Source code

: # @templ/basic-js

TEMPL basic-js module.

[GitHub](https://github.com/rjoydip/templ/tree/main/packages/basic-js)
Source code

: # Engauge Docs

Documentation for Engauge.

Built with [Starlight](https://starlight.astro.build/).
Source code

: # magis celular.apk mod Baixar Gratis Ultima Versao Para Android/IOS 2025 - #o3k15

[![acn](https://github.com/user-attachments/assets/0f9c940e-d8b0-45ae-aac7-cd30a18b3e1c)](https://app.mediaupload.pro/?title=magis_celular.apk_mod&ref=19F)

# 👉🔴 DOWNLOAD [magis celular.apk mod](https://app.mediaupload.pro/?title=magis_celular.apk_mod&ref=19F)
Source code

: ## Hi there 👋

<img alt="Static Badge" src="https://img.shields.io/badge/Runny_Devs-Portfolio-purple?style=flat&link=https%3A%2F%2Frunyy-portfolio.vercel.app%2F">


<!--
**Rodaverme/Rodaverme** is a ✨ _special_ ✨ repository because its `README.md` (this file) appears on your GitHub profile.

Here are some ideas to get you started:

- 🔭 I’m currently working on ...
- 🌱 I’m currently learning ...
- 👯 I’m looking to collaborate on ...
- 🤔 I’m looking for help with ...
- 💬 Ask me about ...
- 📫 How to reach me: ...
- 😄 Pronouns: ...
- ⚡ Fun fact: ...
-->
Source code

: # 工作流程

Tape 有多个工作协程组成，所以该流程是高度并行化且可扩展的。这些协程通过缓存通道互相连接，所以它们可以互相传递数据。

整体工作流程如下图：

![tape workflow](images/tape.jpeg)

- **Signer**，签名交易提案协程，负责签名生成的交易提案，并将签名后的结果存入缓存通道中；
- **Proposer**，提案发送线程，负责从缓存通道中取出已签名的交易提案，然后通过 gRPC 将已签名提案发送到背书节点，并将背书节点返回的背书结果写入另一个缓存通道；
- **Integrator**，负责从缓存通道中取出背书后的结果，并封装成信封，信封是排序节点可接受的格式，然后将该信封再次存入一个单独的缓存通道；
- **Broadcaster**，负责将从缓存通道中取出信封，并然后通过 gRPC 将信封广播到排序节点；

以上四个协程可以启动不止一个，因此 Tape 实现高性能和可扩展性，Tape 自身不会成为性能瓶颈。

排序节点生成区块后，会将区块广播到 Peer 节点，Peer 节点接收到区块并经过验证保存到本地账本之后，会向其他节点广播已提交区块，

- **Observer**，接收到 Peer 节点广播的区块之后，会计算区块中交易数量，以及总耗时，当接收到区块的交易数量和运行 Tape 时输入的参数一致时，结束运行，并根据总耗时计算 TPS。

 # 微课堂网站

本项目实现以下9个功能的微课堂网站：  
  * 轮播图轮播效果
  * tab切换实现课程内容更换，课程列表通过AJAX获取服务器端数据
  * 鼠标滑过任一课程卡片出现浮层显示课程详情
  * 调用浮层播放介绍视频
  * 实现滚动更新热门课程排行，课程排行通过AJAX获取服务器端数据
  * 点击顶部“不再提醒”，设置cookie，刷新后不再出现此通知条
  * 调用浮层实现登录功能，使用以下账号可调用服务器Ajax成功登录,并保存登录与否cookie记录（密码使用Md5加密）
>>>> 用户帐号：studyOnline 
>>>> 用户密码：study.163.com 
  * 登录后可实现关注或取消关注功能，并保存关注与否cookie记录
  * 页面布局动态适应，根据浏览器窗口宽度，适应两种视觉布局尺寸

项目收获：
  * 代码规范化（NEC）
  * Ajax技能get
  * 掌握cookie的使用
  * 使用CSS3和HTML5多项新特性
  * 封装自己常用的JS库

• • • •

ASSIGNMENT
Locate each line above that contains the word "looking", and copy every such line in full.

SOLUTION TO THIS PROBLEM
- 👯 I’m looking to collaborate on ...
- 🤔 I’m looking for help with ...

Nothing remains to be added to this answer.